LIV Golf flagged Athletic reporter Brody Miller to security

The Athletic’s Brody Miller went to Mexico City this weekend to cover LIV Golf’s event at Club de Golf Chapultepec. LIV Golf had other ideas.
In a piece published Monday in The Athletic, Miller described being stopped on Friday by a LIV security worker who pulled out his phone and showed him a company chat with a large photo of Miller’s Athletic headshot. There had been a security alert issued for him on Thursday, the guard said. When Miller asked multiple LIV executives about the alert, they denied knowing anything about it or even knowing he was in Mexico City on Thursday.

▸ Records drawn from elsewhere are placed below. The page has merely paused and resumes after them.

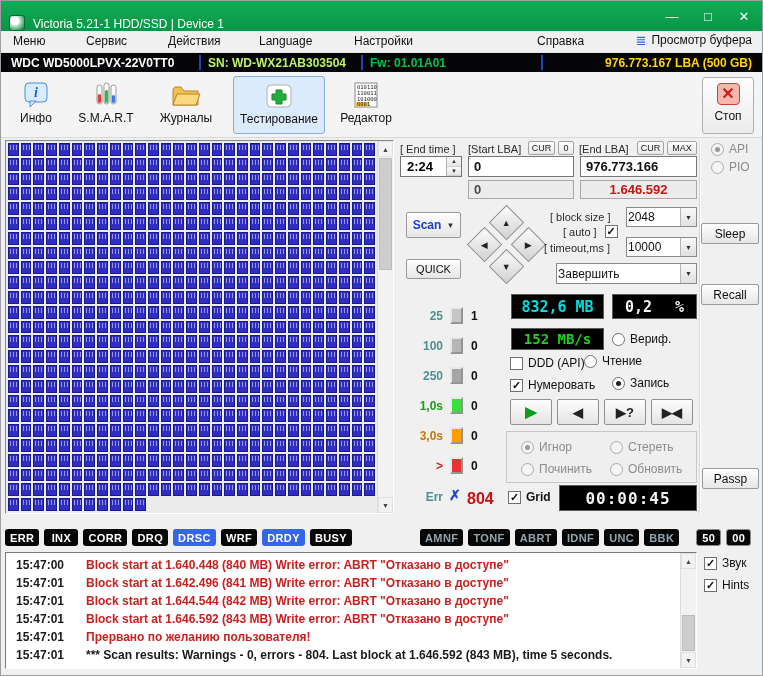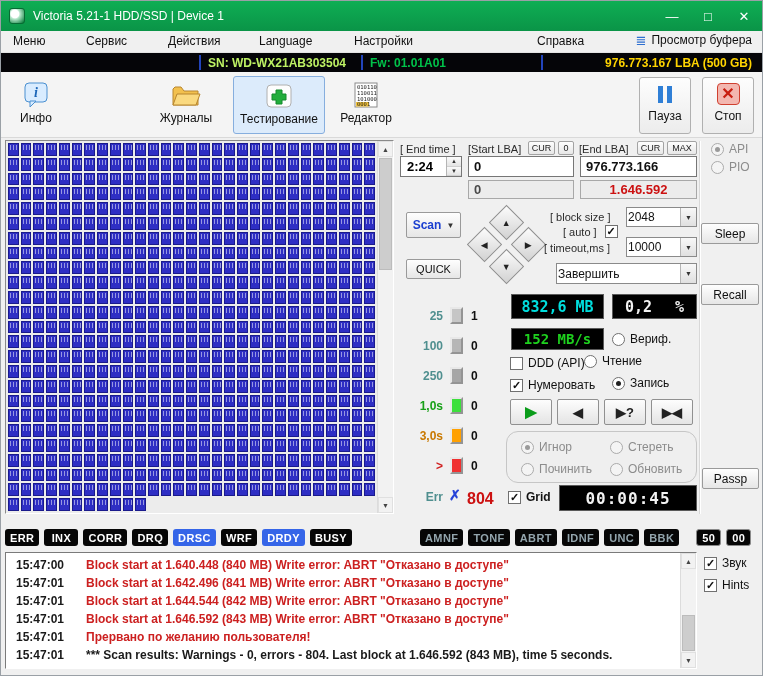--- a/index.html
+++ b/index.html
@@ -2,21 +2,21 @@
 <html><head>
 <meta charset="utf-8">
 <style>
   * { box-sizing: border-box; margin: 0; padding: 0; }
   body { font-family: "Liberation Sans", sans-serif; background: #ffffff; }
   #app { position: relative; width: 763px; height: 676px; background: #f0f0f0;
          border: 1px solid #9aa0a6; overflow: hidden; font-family: "Liberation Sans", sans-serif; }
 
   
   .titlebar { position: absolute; left: 0; top: 0; width: 100%; height: 30px;
-              background: linear-gradient(#0fae54,#0a9447); display: flex; align-items: center; }
+              background: linear-gradient(#0fae54,#0a9447); display: flex; align-items: flex-end; }
   .app-icon { width: 16px; height: 16px; margin: 0 8px; border-radius: 3px;
               background: radial-gradient(circle at 35% 35%, #ffffff 0 4px, #b9e8cd 5px, #0c7e3d 12px);
               border: 1px solid #086b34; }
   .title { color: #ffffff; font-size: 12px; }
   .winbtns { margin-left: auto; display: flex; height: 100%; }
   .win-btn { width: 36px; height: 100%; display: flex; align-items: center; justify-content: center;
              color: #ffffff; font-size: 13px; }
 
   
   .menubar { position: absolute; left: 0; top: 30px; width: 100%; height: 22px; background: #f0f0f0;
@@ -159,21 +159,21 @@
   .c-ddd { left: 509px; top: 355px; }
   .c-num { left: 509px; top: 377px; }
 
   .transport { position: absolute; left: 509px; top: 398px; display: flex; gap: 5px; }
   .tbtn { width: 42px; height: 26px; background: linear-gradient(#fdfdfd,#e4e4e4); border: 1px solid #909090;
           border-radius: 2px; display: flex; align-items: center; justify-content: center; font-size: 13px;
           color: #222; font-weight: bold; }
   .tbtn.play { color: #0a9c1a; font-size: 15px; }
 
   .grp-repair { position: absolute; left: 505px; top: 430px; width: 191px; height: 52px;
-                border: 1px solid #c6c6c6; border-radius: 12px; background: #efefef; }
+                border: 1px solid #c6c6c6; border-radius: 0; background: #efefef; }
   .r-ignore { left: 14px; top: 8px; }  .r-erase { left: 103px; top: 8px; }
   .r-repair { left: 14px; top: 30px; } .r-refresh { left: 103px; top: 30px; }
 
   .row-grid { left: 507px; top: 489px; font-weight: bold; }
   .lcd-timer { left: 558px; top: 484px; width: 138px; height: 26px; }
 
   
   .counters { position: absolute; left: 400px; top: 306px; width: 110px; height: 185px; }
   .cnt-row { position: absolute; left: 0; width: 100%; height: 20px; }
   .cnt-label { position: absolute; left: 0; top: 2px; width: 42px; text-align: right; font-size: 12px; font-weight: bold; }
@@ -239,38 +239,52 @@
     </div>
   <div class="menu-item m0">Меню</div>
       <div class="menu-item m1">Сервис</div>
       <div class="menu-item m2">Действия</div>
       <div class="menu-item m3">Language</div>
       <div class="menu-item m4">Настройки</div>
       <div class="menu-item m5">Справка</div>
     </div>
 
   <div class="devicebar">
+    <span class="dev-model">WDC WD5000LPVX-22V0TT0</span>
     <span class="dev-serial">SN: WD-WX21AB303504</span>
     <span class="dev-fw">Fw: 01.01A01</span>
     <span class="dev-cap">976.773.167 LBA (500 GB)</span>
     <i class="vsep s1"></i>
     <i class="vsep s2"></i>
     <i class="vsep s3"></i>
   </div>
 
   <div class="toolbarbar">
     <div class="tool t0">
       <span class="ic">
         <svg width="28" height="28" viewBox="0 0 28 28">
           <rect x="3" y="2" width="22" height="19" rx="4" fill="#d9ecff" stroke="#4a8fd0"></rect>
           <polygon points="8,20 8,26 14,20" fill="#d9ecff" stroke="#4a8fd0"></polygon>
           <text x="14" y="16" font-size="14" font-style="italic" font-weight="bold" fill="#1c66b8" text-anchor="middle" font-family="'Liberation Serif', serif">i</text>
         </svg>
       </span>
       <span>Инфо</span>
+    </div>
+    <div class="tool t1">
+      <span class="ic">
+        <svg width="28" height="28" viewBox="0 0 28 28">
+          <rect x="5" y="4" width="5" height="19" rx="2.5" fill="#ffffff" stroke="#9a9a9a"></rect>
+          <rect x="5.8" y="13" width="3.4" height="9" rx="1.7" fill="#e43c3c"></rect>
+          <rect x="12" y="2" width="5" height="21" rx="2.5" fill="#ffffff" stroke="#9a9a9a"></rect>
+          <rect x="12.8" y="9" width="3.4" height="13" rx="1.7" fill="#35b842"></rect>
+          <rect x="19" y="4" width="5" height="19" rx="2.5" fill="#ffffff" stroke="#9a9a9a"></rect>
+          <rect x="19.8" y="14" width="3.4" height="8" rx="1.7" fill="#3c7de4"></rect>
+        </svg>
+      </span>
+      <span>S.M.A.R.T</span>
     </div>
     <div class="tool t2">
       <span class="ic">
         <svg width="30" height="28" viewBox="0 0 30 28">
           <path d="M2 8 L2 24 L27 24 L27 10 L13 10 L10 6 L4 6 Z" fill="#f2c04e" stroke="#b8862e"></path>
           <path d="M2 24 L6 13 L29 13 L25 24 Z" fill="#fad97f" stroke="#b8862e"></path>
         </svg>
       </span>
       <span>Журналы</span>
     </div>
@@ -288,27 +302,20 @@
         <svg width="30" height="28" viewBox="0 0 30 28">
           <rect x="4" y="2" width="22" height="24" fill="#ffffff" stroke="#8a8a8a"></rect>
           <text x="6" y="8" font-size="5.5" fill="#222" font-family="'DejaVu Sans Mono', monospace">010110</text>
           <text x="6" y="14" font-size="5.5" fill="#222" font-family="'DejaVu Sans Mono', monospace">110011</text>
           <text x="6" y="20" font-size="5.5" fill="#222" font-family="'DejaVu Sans Mono', monospace">101000</text>
           <rect x="5" y="21" width="13" height="4.5" fill="#f6c63c"></rect>
           <text x="6" y="25.4" font-size="5.5" fill="#222" font-family="'DejaVu Sans Mono', monospace">0001</text>
         </svg>
       </span>
       <span>Редактор</span>
-    </div>
-    <div class="toolbtn pause">
-      <span class="pause-ic">
-          <i></i>
-          <i></i>
-        </span>
-      <span>Пауза</span>
     </div>
     <div class="toolbtn stop">
       <span class="stop-ic">✕</span>
       <span>Стоп</span>
     </div>
   </div>
 
   <div class="scanpanel">
     <div class="grid-blocks">
         <div class="blk"></div>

But as I walked the property Friday, I was stopped by a LIV security worker. He pulled out his phone and showed me a company chat with a large photo of my The Athletic headshot and said I needed to come with him. I asked if there was some sort of security alert sent out on me, and he said yes, there was on Thursday. I don’t know how they even knew I was on the property Thursday, but I certainly wasn’t sneaking, as my goal was primarily to run into a LIV official and talk. I explained I was just given a credential that morning, which greatly surprised him. He made two calls to ask, and I overheard him say, “Oh, he’s OK now?” before he let me go.
When I asked multiple LIV executives about this, they adamantly denied knowing anything about it or even knowing I was in Mexico City on Thursday.
Miller’s offense, as best as anyone can piece together, was breaking the news that LIV executives were being shown the door.
The Athletic reported last Tuesday that the Saudi Arabia Public Investment Fund, which has bankrolled LIV Golf since its launch, was preparing to pull its funding, and that members of the league’s leadership team had been told, following the Masters, that they would soon lose their positions. That story — reported by Miller alongside Gabby Herzig, Brendan Quinn, and Adam Crafton — touched off a week of chaos around a league that was simultaneously trying to run a tournament in Mexico. At the same time, its own executives were summoned to an emergency meeting in Manhattan.
The league’s public response to the reporting was, to put it generously, fragmented. Since then, Bret Baier and Rex Hoggard both reported that while PIF would not support the league beyond 2026, the current season would be completed. On Thursday’s broadcast, LIV announcers Arlo White and David Feherty pushed back aggressively against the reporting, with Feherty dismissing those behind the shutdown stories as “fast typists that consider themselves to be experts.”
The league, in other words, was contesting the reporting publicly while — by Miller’s account — flagging the reporter who wrote it to security on the same day, all while, in a separate setting, effectively confirming the substance of the reporting.
“The reality is that you’re funded through the season, and then you work like crazy as a business to create a business and a business plan to keep us going,” CEO Scott O’Neil said in a conversation with TNT Sports UK, which has since been deleted and reposted to cut out this answer.
And somewhere in the middle of all of that, someone at LIV put Brody Miller’s headshot in a company security chat.
If there was ever any lingering doubt about the relationship between LIV Golf and its Saudi backers — and what that relationship means for anyone who covers the league honestly — Friday at Club de Golf Chapultepec answered it.